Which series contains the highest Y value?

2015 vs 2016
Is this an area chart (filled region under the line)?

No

++++

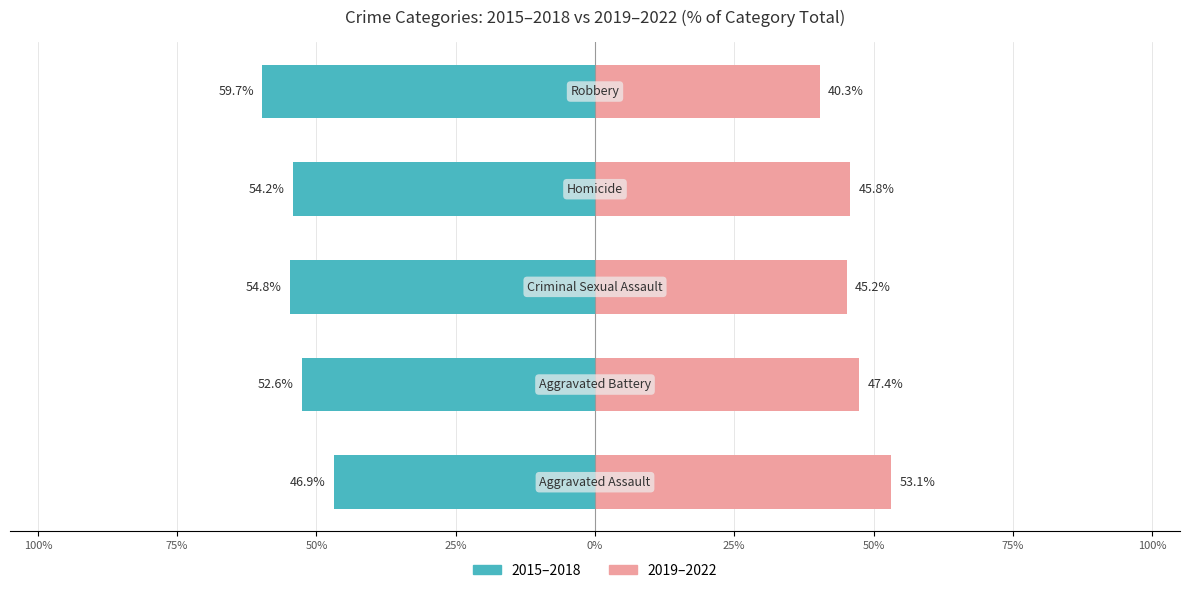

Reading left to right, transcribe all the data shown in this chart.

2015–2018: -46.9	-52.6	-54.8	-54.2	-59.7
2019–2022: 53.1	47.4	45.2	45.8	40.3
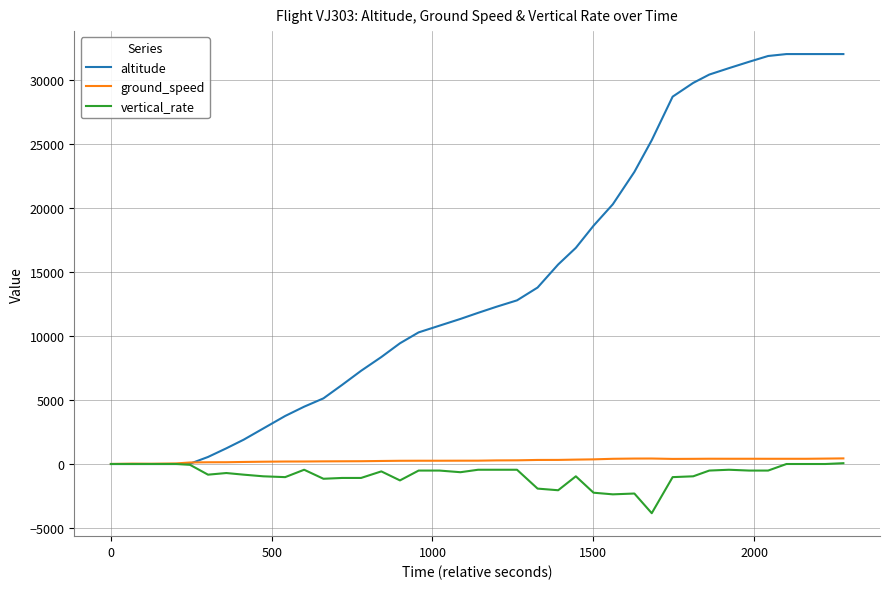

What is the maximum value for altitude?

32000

++++

## EXERCISE OBJECTIVE
Update the lines from "Which series contains the highest Y value?" down to "Is this an area" by replacing "highest" with "largest", and give those lines back with nothing else changed.

## TASK RESPONSE
Which series contains the largest Y value?

2015 vs 2016
Is this an area chart (filled region under the line)?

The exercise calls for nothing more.